ICON was designed to detect and study changes in the ionosphere, a region of the upper atmosphere bombarded by space weather from above and Earth’s weather from below. The ionosphere is of particular interest to researchers because it is in an area composed of ions and electrons, and the reflection is due to the interaction of the electrons with the electromagnetic fields of the radio waves.

NASA intends to send the 288-kilogram ICON satellite to observe the interaction between terrestrial and space weather in the upper atmosphere. Studying that interaction can help scientists better predict the impacts of space weather phenomena.

Also, ICON carries scientific instruments that can study plasma waves in the ionosphere, a layer in the upper atmosphere where colorful auroras are generated. Changes in the ionosphere can also affect communications and navigation signals coming from satellites.

The spacecraft will send back data that could help scientists figure out how we can deal with ionospheric interference that affects communication signals.
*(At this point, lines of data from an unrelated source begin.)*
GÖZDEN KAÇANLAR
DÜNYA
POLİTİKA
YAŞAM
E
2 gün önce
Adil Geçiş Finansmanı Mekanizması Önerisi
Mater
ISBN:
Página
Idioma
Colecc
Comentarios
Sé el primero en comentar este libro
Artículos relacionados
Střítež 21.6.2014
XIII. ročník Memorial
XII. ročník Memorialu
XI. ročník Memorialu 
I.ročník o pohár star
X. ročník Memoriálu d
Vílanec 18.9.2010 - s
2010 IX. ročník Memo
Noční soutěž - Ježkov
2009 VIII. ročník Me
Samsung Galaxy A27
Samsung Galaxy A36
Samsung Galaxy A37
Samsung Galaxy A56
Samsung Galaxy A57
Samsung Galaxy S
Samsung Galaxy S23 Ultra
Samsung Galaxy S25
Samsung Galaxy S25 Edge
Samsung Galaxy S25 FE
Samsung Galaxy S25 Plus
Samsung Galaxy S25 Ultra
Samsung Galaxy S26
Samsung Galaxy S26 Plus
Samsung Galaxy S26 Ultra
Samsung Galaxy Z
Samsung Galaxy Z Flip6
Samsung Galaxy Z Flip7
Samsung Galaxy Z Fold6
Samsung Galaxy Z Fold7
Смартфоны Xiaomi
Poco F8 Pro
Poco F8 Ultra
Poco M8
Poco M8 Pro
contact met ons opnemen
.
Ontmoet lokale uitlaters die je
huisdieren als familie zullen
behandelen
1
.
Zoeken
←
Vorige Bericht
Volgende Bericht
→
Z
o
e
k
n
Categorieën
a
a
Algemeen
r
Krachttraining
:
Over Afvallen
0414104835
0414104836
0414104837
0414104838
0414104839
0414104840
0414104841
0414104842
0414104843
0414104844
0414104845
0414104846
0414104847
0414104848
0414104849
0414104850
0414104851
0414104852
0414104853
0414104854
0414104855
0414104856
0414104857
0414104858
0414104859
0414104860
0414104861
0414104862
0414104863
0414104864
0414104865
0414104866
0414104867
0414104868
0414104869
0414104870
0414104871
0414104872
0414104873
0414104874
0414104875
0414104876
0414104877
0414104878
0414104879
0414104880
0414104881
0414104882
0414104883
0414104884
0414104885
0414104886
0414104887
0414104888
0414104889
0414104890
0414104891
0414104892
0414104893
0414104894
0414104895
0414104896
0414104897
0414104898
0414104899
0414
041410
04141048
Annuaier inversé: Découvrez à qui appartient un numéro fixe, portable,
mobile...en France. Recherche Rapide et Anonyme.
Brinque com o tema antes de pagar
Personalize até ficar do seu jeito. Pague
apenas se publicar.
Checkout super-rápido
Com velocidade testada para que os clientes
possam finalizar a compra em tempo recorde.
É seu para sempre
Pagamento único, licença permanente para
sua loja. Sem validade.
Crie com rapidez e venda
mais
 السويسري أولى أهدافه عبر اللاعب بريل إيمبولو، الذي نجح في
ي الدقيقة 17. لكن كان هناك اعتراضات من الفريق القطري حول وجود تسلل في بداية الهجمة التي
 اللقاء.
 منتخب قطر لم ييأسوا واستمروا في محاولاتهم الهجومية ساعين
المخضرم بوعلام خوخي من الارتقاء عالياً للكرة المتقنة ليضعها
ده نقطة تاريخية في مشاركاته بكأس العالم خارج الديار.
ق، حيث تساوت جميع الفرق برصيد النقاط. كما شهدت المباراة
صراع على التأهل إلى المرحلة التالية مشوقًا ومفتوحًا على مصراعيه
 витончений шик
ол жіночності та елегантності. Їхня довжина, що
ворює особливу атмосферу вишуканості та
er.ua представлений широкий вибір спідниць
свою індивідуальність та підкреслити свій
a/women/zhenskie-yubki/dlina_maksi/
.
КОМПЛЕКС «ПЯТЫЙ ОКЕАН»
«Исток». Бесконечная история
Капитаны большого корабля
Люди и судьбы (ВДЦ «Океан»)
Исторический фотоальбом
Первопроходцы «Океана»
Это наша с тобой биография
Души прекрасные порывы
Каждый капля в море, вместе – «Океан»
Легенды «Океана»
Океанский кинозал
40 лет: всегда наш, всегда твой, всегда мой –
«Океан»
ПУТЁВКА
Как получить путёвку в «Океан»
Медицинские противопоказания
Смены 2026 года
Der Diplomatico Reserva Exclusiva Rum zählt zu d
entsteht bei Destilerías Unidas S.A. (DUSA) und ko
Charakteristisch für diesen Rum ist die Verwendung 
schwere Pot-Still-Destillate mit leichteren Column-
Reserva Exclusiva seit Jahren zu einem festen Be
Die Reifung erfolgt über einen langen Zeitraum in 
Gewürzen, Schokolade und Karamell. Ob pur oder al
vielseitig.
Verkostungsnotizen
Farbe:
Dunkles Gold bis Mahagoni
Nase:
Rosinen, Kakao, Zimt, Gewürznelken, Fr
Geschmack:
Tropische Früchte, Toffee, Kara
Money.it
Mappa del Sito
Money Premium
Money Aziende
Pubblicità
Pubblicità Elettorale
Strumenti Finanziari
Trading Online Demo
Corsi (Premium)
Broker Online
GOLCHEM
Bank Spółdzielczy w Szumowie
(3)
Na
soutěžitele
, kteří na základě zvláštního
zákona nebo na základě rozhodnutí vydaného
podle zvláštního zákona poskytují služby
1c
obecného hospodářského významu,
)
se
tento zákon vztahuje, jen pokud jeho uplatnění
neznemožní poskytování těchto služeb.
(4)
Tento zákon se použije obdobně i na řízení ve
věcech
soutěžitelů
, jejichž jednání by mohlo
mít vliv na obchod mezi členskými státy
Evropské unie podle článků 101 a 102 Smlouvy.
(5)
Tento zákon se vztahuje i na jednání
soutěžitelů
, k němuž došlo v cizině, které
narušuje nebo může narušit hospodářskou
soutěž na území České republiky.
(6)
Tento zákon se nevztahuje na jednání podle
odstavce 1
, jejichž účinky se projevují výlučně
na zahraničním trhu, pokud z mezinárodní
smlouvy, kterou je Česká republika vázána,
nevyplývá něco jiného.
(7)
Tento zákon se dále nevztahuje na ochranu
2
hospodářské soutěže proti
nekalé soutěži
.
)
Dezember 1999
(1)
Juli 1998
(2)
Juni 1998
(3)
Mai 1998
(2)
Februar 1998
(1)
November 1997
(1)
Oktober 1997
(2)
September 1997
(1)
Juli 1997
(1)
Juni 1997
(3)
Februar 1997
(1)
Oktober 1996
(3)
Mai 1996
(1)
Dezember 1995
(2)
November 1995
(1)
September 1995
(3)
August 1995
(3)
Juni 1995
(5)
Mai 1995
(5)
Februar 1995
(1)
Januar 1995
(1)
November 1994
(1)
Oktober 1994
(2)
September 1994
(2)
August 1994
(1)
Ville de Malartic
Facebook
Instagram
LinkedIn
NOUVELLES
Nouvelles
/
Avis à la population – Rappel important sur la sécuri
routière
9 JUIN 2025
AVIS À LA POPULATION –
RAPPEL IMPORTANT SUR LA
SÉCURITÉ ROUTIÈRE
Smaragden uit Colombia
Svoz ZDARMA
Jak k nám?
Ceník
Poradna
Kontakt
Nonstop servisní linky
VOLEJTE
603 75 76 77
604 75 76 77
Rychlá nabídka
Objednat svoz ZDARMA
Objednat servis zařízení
Also, its observations could help us understand why the ionosphere’s weather can cause spacecraft to decay prematurely, as well as know more about the radiation-related health risks it poses to astronauts.

NASA says ICON’s job is essential because it’s not easy observing that part of the atmosphere: it’s too low for most spacecraft and too high for balloons.

Nicola Fox, director for heliophysics at NASA Headquarters in Washington, said: “ICON will be the first mission to simultaneously track what’s happening in Earth’s upper atmosphere and in space to see how the two interact, causing the kind of changes that can disrupt our communications systems.”

“The ionosphere is continually changing, and it’s very dynamic,” Fox explained during a prelaunch news briefing on October 8.

“The ionosphere is a remarkable physics lab,” Fox said. “It’s not only a great place to go and study plasma physics, but it’s also a region that has a big space weather impact on us.”

The spacecraft will spend the next month observing the ionosphere and collecting information. NASA expects it to start sending back its first science data in November.